(Extracted page text data)
────

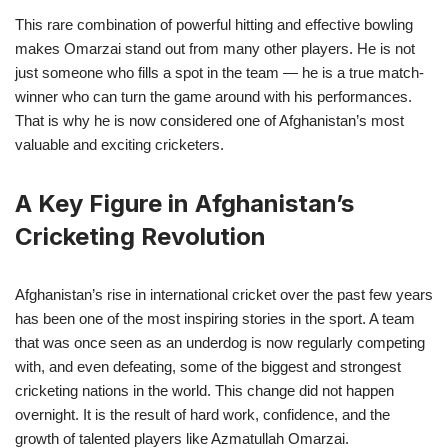
This rare combination of powerful hitting and effective bowling
makes Omarzai stand out from many other players. He is not
just someone who fills a spot in the team — he is a true match-
winner who can turn the game around with his performances.
That is why he is now considered one of Afghanistan’s most
valuable and exciting cricketers.
A Key Figure in Afghanistan’s
Cricketing Revolution
Afghanistan’s rise in international cricket over the past few years
has been one of the most inspiring stories in the sport. A team
that was once seen as an underdog is now regularly competing
with, and even defeating, some of the biggest and strongest
cricketing nations in the world. This change did not happen
overnight. It is the result of hard work, confidence, and the
growth of talented players like Azmatullah Omarzai.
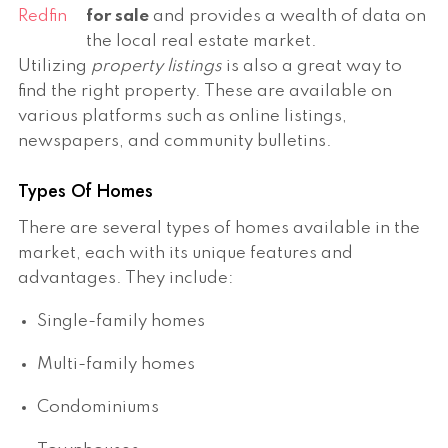
Redfin
for sale
and provides a wealth of data on
the local real estate market.
Utilizing
property listings
is also a great way to
find the right property. These are available on
various platforms such as online listings,
newspapers, and community bulletins.
Types Of Homes
There are several types of homes available in the
market, each with its unique features and
advantages. They include:
Single-family homes
Multi-family homes
Condominiums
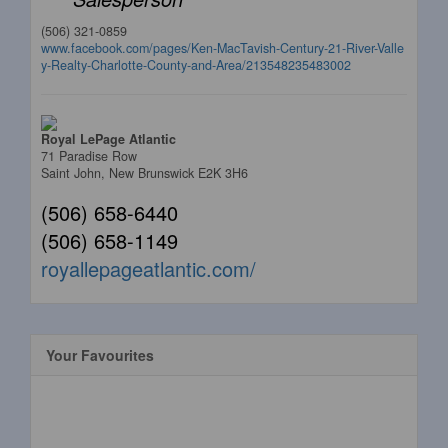
(506) 321-0859
www.facebook.com/pages/Ken-MacTavish-Century-21-River-Valle
y-Realty-Charlotte-County-and-Area/213548235483002
Royal LePage Atlantic
71 Paradise Row
Saint John,
New Brunswick
E2K 3H6
(506) 658-6440
(506) 658-1149
royallepageatlantic.com/
Your Favourites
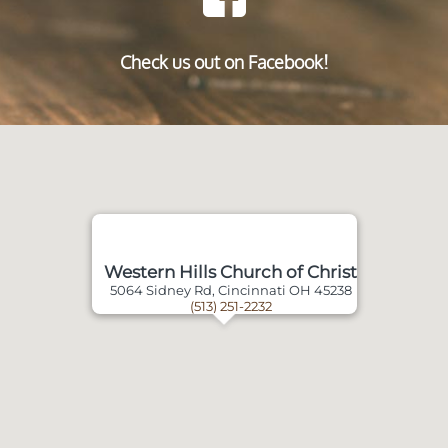
Check us out on Facebook!
Western Hills Church of Christ
5064 Sidney Rd, Cincinnati OH 45238
(513) 251-2232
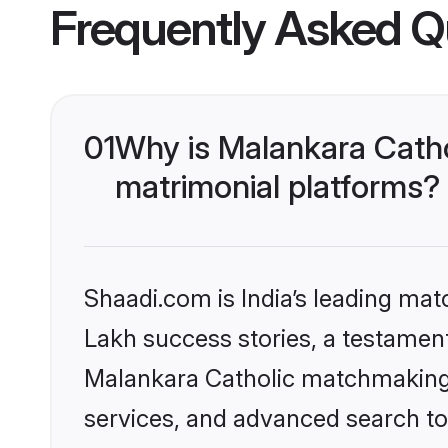
Frequently Asked Q
01
Why is Malankara Catho
matrimonial platforms?
Shaadi.com is India’s leading ma
Lakh success stories, a testament 
Malankara Catholic matchmaking 
services, and advanced search too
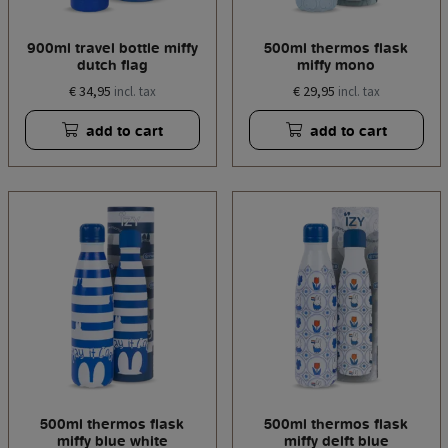
900ml travel bottle miffy
500ml thermos flask
dutch flag
miffy mono
€ 34,95
€ 29,95
incl. tax
incl. tax
add to cart
add to cart
500ml thermos flask
500ml thermos flask
miffy blue white
miffy delft blue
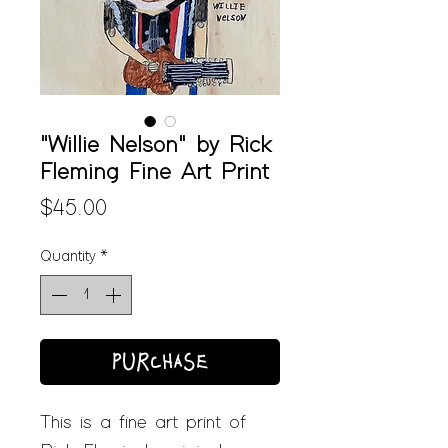
"Willie Nelson" by Rick
Fleming Fine Art Print
Price
$45.00
Quantity
*
PURCHASE
This is a fine art print of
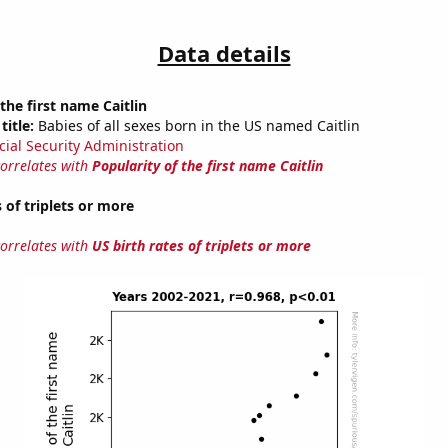
Data details
the first name Caitlin
title:
Babies of all sexes born in the US named Caitlin
cial Security Administration
correlates with
Popularity of the first name Caitlin
 of triplets or more
correlates with
US birth rates of triplets or more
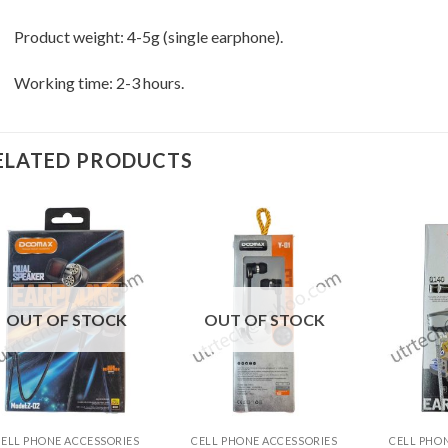
Product weight: 4-5g (single earphone).
Working time: 2-3 hours.
ELATED PRODUCTS
OUT OF STOCK
OUT OF STOCK
+
+
+
CELL PHONE ACCESSORIES
CELL PHONE ACCESSORIES
CELL PHO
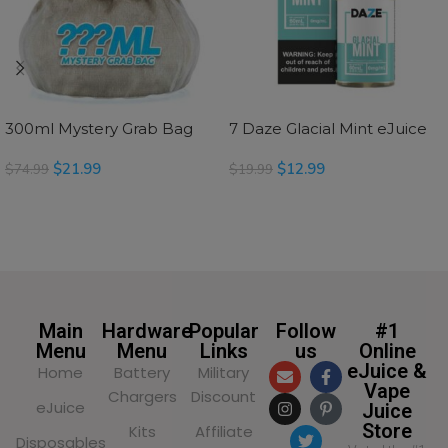
300ml Mystery Grab Bag
7 Daze Glacial Mint eJuice
$
21.99
$
12.99
$
74.99
$
19.99
SELECT OPTIONS
SELECT OPTIONS
Main
Hardware
Popular
Follow
#1
Menu
Menu
Links
us
Online
eJuice &
Home
Battery
Military
Vape
Chargers
Discount
eJuice
Juice
Store
Kits
Affiliate
Disposables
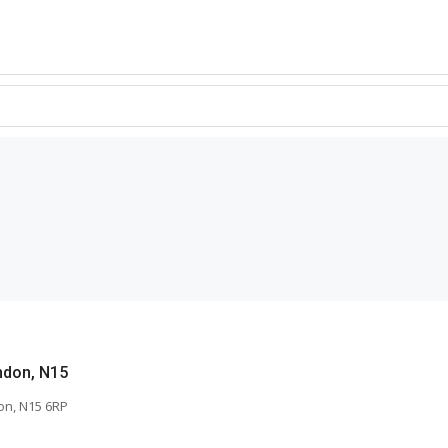
ndon, N15
on, N15 6RP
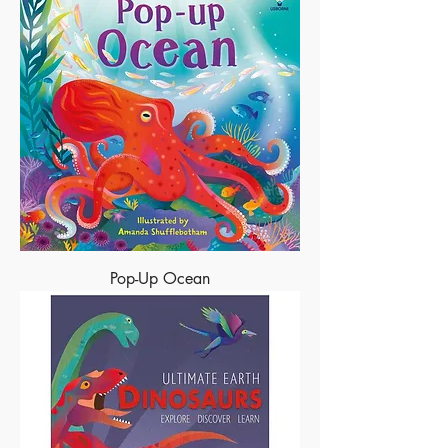
Pop-Up Ocean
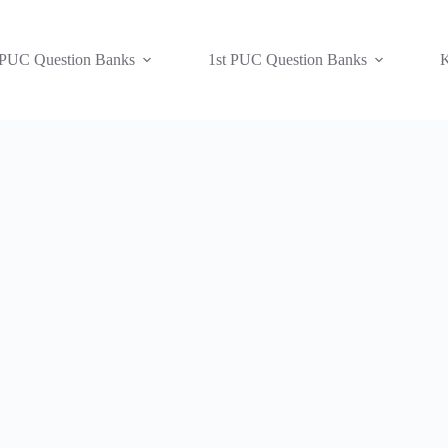
 PUC Question Banks
1st PUC Question Banks
K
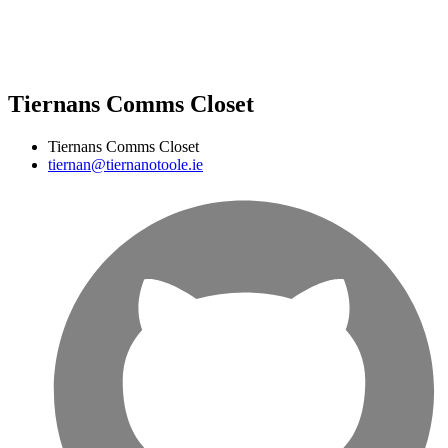
Tiernans Comms Closet
Tiernans Comms Closet
tiernan@tiernanotoole.ie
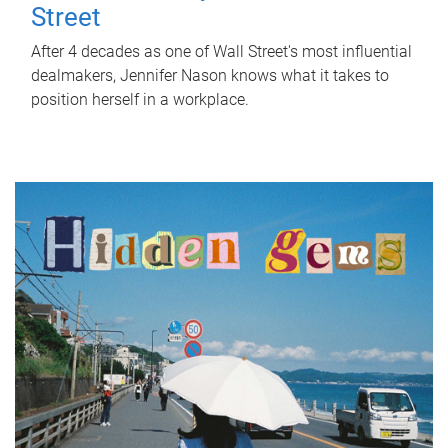
Street
After 4 decades as one of Wall Street's most influential
dealmakers, Jennifer Nason knows what it takes to
position herself in a workplace.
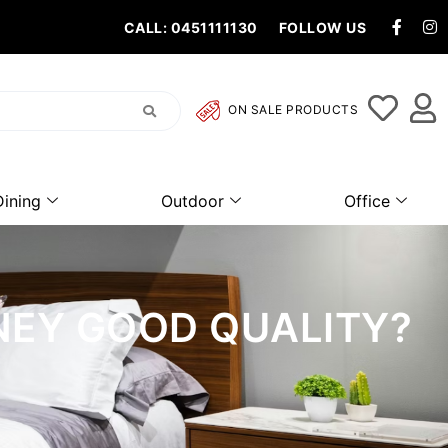
CALL: 0451111130
FOLLOW US
ON SALE PRODUCTS
Dining
Outdoor
Office
NEY GOOD QUALITY?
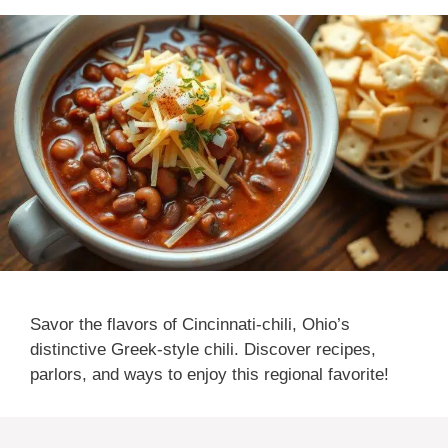
Savor the flavors of Cincinnati-chili, Ohio’s
distinctive Greek-style chili. Discover recipes,
parlors, and ways to enjoy this regional favorite!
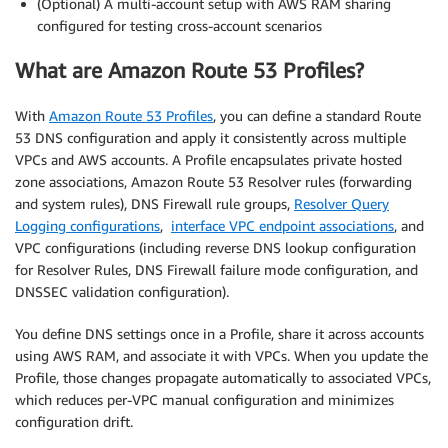
(Optional) A multi-account setup with AWS RAM sharing
configured for testing cross-account scenarios
What are Amazon Route 53 Profiles?
With
Amazon Route 53 Profiles
, you can define a standard Route
53 DNS configuration and apply it consistently across multiple
VPCs and AWS accounts. A Profile encapsulates private hosted
zone associations, Amazon Route 53 Resolver rules (forwarding
and system rules), DNS Firewall rule groups,
Resolver Query
Logging configurations
,
interface VPC endpoint associations
, and
VPC configurations (including reverse DNS lookup configuration
for Resolver Rules, DNS Firewall failure mode configuration, and
DNSSEC validation configuration).
You define DNS settings once in a Profile, share it across accounts
using AWS RAM, and associate it with VPCs. When you update the
Profile, those changes propagate automatically to associated VPCs,
which reduces per-VPC manual configuration and minimizes
configuration drift.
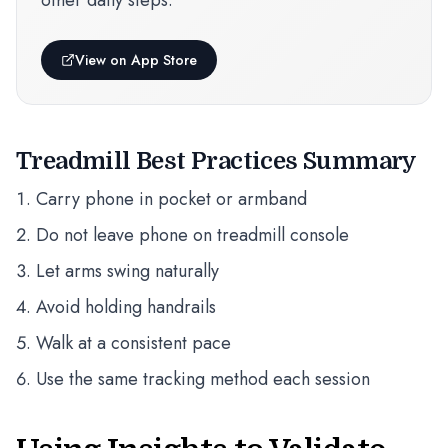
other daily steps.
View on App Store
Treadmill Best Practices Summary
Carry phone in pocket or armband
Do not leave phone on treadmill console
Let arms swing naturally
Avoid holding handrails
Walk at a consistent pace
Use the same tracking method each session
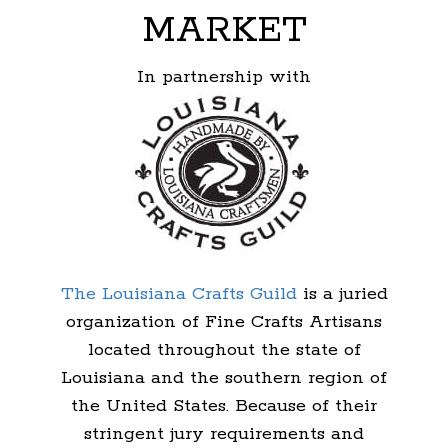
MARKET
In partnership with
The Louisiana Crafts Guild
is a juried
organization of Fine Crafts Artisans
located throughout the state of
Louisiana and the southern region of
the United States. Because of their
stringent jury requirements and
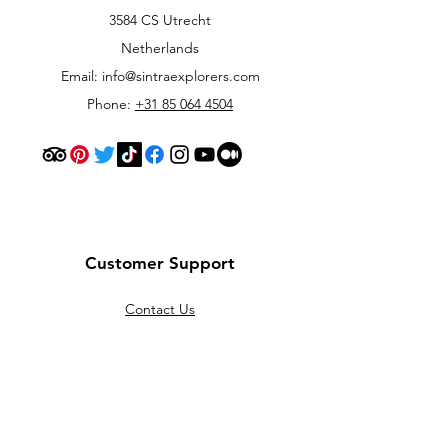
3584 CS Utrecht
Netherlands
Email:
info@sintraexplorers.com
Phone:
+31 85 064 4504
Customer Support
Contact Us
Help Center
About Us
Careers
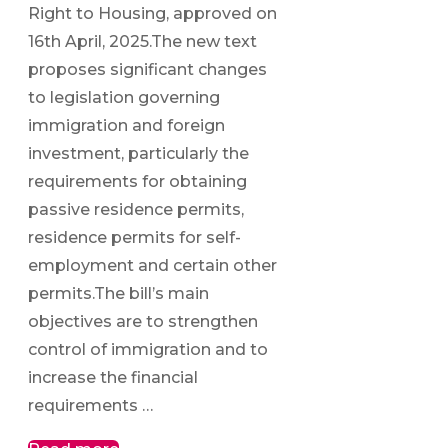
Right to Housing, approved on
16th April, 2025.The new text
proposes significant changes
to legislation governing
immigration and foreign
investment, particularly the
requirements for obtaining
passive residence permits,
residence permits for self-
employment and certain other
permits.The bill’s main
objectives are to strengthen
control of immigration and to
increase the financial
requirements …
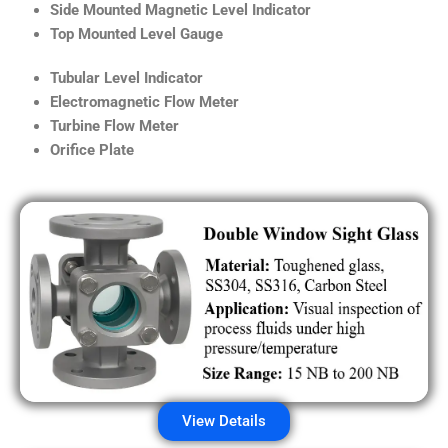
Side Mounted Magnetic Level Indicator
Top Mounted Level Gauge
Tubular Level Indicator
Electromagnetic Flow Meter
Turbine Flow Meter
Orifice Plate
View Details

────

**Your goal:**
Your answer should be the exact lines above from the one containing "winner who can" through the one containing "US birth rates of triplets or more", with both end lines kept and the pictures removed, please.

**Solution to this task:**
winner who can turn the game around with his performances.
That is why he is now considered one of Afghanistan’s most
valuable and exciting cricketers.
A Key Figure in Afghanistan’s
Cricketing Revolution
Afghanistan’s rise in international cricket over the past few years
has been one of the most inspiring stories in the sport. A team
that was once seen as an underdog is now regularly competing
with, and even defeating, some of the biggest and strongest
cricketing nations in the world. This change did not happen
overnight. It is the result of hard work, confidence, and the
growth of talented players like Azmatullah Omarzai.
Redfin
for sale
and provides a wealth of data on
the local real estate market.
Utilizing
property listings
is also a great way to
find the right property. These are available on
various platforms such as online listings,
newspapers, and community bulletins.
Types Of Homes
There are several types of homes available in the
market, each with its unique features and
advantages. They include:
Single-family homes
Multi-family homes
Condominiums
(506) 321-0859
www.facebook.com/pages/Ken-MacTavish-Century-21-River-Valle
y-Realty-Charlotte-County-and-Area/213548235483002
Royal LePage Atlantic
71 Paradise Row
Saint John,
New Brunswick
E2K 3H6
(506) 658-6440
(506) 658-1149
royallepageatlantic.com/
Your Favourites
Check us out on Facebook!
Western Hills Church of Christ
5064 Sidney Rd, Cincinnati OH 45238
(513) 251-2232
Frequently Asked Q
01
Why is Malankara Catho
matrimonial platforms?
Shaadi.com is India’s leading ma
Lakh success stories, a testament 
Malankara Catholic matchmaking 
services, and advanced search too
900ml travel bottle miffy
500ml thermos flask
dutch flag
miffy mono
€ 34,95
€ 29,95
incl. tax
incl. tax
add to cart
add to cart
500ml thermos flask
500ml thermos flask
miffy blue white
miffy delft blue
"Willie Nelson" by Rick
Fleming Fine Art Print
Price
$45.00
Quantity
*
PURCHASE
This is a fine art print of
Data details
the first name Caitlin
title:
Babies of all sexes born in the US named Caitlin
cial Security Administration
correlates with
Popularity of the first name Caitlin
 of triplets or more
correlates with
US birth rates of triplets or more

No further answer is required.